Any help would be much appreciated. Thanks.
In order to scrape the full-res image URL using requests and beautifulsoup you need to scrape data from the page source (CTRL+U) code via regex.
Find all <script> tags:
soup.select('script')
Match images data via regex from the <script> tags:
matched_images_data = ''.join(re.findall(r"AF_initDataCallback\(([^<]+)\);", str(all_script_tags)))
Match desired images (full res size) via regex:
matched_images_data_fix = json.dumps(matched_images_data)
matched_images_data_json = json.loads(matched_images_data_fix)
matched_google_full_resolution_images = re.findall(r"(?:'|,),\[\"(https:|http.*?)\",\d+,\d+\]",
matched_images_data_json)

# TASKS AND EXERCISES
**1)** In the scraping answer, what callback name does the regex look for inside the <script> tags?
**2)** Return everything in the scraping answer from "In order to" down to "matched_images_data_fix = json.dumps(matched_images_data)", copied verbatim.
**3)** Shorten the paragraph of the scraping answer that starts "In order to scrape the full-res image URL" without dropping its main facts.

# SOURCE MATERIAL
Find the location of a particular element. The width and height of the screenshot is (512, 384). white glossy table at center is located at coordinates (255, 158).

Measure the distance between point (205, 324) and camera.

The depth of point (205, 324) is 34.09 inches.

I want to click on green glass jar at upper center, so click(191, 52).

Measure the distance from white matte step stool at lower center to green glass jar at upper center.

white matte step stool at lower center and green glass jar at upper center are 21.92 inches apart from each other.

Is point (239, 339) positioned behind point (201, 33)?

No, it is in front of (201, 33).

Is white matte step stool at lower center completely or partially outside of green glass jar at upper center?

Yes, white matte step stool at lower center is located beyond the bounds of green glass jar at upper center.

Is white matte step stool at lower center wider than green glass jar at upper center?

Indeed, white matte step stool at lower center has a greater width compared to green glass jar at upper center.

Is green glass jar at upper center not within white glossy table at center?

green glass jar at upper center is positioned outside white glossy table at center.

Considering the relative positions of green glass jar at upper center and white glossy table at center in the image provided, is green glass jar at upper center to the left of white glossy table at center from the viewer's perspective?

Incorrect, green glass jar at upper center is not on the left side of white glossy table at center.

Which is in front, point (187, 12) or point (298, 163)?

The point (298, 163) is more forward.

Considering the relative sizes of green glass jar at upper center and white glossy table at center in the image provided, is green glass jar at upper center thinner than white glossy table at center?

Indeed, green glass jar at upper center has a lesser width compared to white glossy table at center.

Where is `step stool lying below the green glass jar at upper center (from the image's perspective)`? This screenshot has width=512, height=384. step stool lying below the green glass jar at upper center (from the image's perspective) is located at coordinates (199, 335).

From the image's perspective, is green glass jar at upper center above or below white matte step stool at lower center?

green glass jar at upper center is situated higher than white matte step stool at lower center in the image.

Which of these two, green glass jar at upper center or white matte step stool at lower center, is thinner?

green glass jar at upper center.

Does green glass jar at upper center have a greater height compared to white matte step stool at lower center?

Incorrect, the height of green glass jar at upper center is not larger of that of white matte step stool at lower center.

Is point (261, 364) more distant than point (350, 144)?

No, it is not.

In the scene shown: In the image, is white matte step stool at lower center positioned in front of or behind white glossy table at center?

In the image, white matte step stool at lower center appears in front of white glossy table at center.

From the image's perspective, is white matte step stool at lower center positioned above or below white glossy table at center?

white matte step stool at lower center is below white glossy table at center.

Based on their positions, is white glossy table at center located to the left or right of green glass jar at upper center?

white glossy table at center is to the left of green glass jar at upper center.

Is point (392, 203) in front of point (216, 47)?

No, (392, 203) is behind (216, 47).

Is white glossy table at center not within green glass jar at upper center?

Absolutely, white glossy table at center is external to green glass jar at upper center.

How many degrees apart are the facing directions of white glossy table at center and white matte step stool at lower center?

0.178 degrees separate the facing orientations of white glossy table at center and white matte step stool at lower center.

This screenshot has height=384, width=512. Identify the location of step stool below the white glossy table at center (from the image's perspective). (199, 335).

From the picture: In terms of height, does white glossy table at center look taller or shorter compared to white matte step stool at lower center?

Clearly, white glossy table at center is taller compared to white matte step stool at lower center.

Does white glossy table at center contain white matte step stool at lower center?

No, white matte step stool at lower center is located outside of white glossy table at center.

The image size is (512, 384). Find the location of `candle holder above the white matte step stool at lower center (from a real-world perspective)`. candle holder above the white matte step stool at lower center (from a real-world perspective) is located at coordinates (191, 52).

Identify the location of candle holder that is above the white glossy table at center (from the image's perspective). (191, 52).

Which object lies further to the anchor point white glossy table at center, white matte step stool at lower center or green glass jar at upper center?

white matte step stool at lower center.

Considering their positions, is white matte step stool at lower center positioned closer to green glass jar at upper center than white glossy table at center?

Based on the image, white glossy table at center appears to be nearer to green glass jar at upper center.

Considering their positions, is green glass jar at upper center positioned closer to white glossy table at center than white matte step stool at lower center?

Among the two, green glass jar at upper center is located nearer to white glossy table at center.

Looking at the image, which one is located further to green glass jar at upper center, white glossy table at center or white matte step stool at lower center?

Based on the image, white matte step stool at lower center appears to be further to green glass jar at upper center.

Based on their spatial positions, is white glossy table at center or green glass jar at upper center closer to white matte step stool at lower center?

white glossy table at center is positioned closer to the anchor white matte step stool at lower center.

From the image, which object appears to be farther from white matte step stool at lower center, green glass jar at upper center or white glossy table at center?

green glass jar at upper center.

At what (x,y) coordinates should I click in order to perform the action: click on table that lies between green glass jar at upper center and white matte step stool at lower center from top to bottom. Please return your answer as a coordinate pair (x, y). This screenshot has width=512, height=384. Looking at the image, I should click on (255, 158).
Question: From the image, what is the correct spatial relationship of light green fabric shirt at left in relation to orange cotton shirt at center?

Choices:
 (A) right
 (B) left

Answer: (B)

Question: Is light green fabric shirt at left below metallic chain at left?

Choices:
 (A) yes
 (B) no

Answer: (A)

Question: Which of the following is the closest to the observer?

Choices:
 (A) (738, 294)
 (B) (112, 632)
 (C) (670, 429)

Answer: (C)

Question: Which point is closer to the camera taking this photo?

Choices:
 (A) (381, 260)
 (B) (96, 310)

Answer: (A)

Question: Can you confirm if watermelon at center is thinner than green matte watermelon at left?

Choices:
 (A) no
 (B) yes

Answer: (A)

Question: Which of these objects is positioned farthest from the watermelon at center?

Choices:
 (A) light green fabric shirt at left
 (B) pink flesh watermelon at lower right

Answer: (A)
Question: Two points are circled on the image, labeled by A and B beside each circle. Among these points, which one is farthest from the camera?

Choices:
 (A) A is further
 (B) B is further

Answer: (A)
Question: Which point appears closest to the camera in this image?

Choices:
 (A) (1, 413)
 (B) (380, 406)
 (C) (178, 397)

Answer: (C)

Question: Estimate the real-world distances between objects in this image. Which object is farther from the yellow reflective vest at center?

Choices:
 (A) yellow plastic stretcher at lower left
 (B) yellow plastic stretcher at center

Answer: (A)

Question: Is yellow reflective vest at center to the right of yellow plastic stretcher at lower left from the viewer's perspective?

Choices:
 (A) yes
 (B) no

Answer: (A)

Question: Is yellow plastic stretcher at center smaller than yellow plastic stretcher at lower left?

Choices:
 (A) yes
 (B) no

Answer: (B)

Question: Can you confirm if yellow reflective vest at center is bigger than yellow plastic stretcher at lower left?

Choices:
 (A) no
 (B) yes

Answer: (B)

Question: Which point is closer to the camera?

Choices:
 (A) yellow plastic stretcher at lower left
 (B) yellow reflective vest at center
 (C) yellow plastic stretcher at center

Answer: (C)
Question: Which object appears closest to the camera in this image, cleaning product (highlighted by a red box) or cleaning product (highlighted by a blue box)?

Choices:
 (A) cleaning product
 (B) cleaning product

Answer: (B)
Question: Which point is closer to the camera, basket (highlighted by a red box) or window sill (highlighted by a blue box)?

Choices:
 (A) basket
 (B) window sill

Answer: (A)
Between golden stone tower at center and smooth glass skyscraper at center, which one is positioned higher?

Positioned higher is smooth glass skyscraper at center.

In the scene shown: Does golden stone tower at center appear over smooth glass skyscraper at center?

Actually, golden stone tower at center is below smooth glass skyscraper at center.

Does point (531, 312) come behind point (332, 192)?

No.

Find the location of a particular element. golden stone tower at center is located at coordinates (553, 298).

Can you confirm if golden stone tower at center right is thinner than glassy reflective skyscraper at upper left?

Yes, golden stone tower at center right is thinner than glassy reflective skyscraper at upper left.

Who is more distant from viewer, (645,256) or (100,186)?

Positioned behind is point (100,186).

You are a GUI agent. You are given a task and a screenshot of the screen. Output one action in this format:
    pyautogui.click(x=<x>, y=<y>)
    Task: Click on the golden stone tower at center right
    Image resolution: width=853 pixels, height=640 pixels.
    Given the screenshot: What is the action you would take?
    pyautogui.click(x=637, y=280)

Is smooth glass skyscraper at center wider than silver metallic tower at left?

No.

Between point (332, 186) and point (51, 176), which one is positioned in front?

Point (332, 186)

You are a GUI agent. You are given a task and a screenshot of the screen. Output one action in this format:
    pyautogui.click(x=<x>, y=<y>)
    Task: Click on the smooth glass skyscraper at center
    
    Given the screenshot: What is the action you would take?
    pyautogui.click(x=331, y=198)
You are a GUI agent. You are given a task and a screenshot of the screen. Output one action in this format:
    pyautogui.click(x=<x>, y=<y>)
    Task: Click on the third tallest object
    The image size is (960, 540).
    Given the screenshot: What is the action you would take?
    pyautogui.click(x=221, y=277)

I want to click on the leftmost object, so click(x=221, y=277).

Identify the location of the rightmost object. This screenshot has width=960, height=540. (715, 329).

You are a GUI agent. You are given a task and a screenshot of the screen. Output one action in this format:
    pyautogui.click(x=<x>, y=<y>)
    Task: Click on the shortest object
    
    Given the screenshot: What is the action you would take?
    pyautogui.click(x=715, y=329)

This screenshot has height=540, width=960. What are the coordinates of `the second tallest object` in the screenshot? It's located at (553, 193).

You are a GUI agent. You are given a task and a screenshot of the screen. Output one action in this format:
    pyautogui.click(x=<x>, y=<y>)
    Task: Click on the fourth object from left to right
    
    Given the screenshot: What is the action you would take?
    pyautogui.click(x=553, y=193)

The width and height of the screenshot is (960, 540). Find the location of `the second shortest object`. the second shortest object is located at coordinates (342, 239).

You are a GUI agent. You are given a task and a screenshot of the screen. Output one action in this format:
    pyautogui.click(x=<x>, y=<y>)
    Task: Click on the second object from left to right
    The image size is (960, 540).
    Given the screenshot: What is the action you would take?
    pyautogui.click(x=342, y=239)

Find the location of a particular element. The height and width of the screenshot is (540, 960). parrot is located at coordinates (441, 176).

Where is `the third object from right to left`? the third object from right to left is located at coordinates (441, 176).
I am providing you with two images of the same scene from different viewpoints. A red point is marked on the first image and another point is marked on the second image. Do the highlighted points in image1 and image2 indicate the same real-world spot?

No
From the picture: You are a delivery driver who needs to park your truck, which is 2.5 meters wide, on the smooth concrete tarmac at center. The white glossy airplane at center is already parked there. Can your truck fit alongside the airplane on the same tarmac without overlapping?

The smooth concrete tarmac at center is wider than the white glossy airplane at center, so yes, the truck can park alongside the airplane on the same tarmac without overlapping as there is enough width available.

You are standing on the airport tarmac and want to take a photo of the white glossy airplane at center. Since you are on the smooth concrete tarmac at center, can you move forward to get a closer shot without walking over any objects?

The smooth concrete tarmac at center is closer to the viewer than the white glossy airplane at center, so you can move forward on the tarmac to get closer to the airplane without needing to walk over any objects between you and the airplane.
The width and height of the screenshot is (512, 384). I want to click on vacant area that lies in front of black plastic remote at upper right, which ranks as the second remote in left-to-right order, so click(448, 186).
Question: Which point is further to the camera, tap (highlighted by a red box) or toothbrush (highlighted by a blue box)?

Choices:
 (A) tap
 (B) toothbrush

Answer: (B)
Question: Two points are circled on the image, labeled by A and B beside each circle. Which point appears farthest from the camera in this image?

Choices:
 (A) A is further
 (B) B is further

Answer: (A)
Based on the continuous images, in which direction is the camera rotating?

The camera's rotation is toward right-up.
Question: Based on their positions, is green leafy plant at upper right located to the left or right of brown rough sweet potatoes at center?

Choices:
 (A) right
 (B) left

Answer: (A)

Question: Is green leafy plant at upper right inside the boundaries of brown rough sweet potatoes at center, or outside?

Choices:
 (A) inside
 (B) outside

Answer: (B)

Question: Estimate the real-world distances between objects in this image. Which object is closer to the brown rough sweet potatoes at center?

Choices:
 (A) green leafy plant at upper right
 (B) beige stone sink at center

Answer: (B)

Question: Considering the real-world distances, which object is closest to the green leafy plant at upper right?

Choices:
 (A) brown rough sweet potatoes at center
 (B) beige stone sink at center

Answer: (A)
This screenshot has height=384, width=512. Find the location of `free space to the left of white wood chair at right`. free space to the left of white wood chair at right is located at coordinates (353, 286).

# TASK ANSWERS
**1)** AF_initDataCallback

**2)**
In order to scrape the full-res image URL using requests and beautifulsoup you need to scrape data from the page source (CTRL+U) code via regex.
Find all <script> tags:
soup.select('script')
Match images data via regex from the <script> tags:
matched_images_data = ''.join(re.findall(r"AF_initDataCallback\(([^<]+)\);", str(all_script_tags)))
Match desired images (full res size) via regex:
matched_images_data_fix = json.dumps(matched_images_data)

**3)** To get full-res image URLs with requests and beautifulsoup, scrape the page source (CTRL+U) with regex.